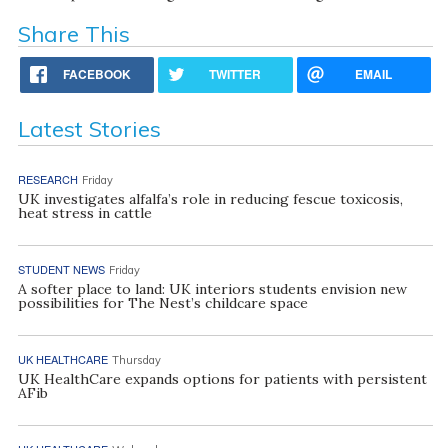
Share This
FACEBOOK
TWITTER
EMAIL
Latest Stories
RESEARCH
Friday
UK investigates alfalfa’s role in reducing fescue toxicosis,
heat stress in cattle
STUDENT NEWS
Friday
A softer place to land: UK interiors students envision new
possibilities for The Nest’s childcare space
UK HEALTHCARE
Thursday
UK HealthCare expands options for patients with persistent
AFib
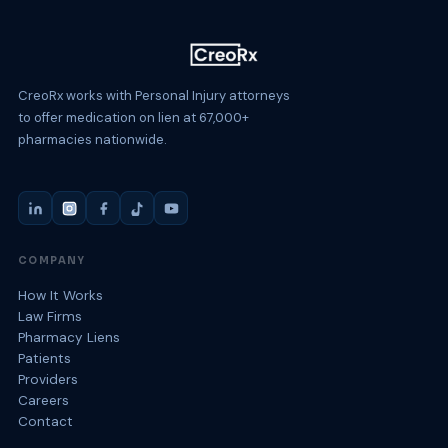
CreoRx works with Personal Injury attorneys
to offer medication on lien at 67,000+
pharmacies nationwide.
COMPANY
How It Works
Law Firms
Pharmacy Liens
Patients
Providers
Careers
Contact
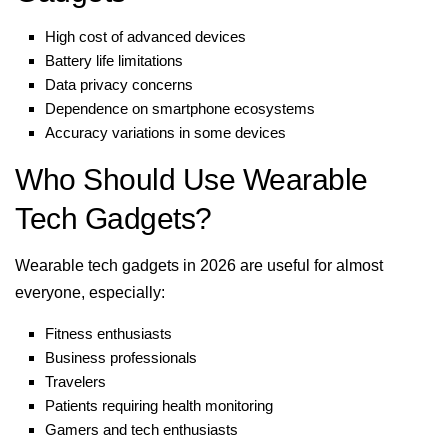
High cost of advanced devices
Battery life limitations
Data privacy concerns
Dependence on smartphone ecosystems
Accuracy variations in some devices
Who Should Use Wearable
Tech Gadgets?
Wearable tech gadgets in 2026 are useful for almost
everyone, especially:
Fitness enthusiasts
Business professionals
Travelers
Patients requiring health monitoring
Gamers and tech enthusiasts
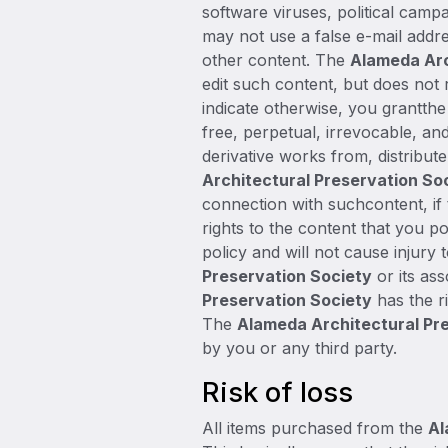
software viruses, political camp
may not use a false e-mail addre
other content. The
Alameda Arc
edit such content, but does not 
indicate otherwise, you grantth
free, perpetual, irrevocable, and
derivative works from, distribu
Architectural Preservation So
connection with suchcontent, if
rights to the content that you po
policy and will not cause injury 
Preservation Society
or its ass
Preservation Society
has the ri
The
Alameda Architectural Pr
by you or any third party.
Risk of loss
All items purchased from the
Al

════════

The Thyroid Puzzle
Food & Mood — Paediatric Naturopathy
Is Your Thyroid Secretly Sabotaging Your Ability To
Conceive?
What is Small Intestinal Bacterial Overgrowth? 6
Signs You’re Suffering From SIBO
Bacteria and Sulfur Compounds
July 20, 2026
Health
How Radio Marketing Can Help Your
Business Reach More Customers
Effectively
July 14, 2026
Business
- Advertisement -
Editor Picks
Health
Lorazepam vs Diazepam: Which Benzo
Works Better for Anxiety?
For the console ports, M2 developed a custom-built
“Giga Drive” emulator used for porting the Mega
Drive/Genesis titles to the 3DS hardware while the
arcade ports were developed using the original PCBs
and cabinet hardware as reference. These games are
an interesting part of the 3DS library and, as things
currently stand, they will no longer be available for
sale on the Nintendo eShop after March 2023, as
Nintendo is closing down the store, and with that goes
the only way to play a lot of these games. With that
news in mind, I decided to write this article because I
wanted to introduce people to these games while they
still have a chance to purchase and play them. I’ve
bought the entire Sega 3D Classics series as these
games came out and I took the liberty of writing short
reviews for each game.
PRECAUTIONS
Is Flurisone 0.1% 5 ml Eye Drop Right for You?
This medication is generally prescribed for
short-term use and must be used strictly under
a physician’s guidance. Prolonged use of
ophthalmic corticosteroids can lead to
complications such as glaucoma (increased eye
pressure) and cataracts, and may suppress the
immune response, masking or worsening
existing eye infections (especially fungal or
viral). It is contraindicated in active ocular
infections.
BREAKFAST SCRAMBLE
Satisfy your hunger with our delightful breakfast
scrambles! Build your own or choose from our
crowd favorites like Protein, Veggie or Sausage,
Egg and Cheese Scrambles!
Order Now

════════

### WHAT YOU HAVE TO DO
Every line above that holds the string "play" should be returned.

### ANSWER SPACE
the only way to play a lot of these games. With that
still have a chance to purchase and play them. I’ve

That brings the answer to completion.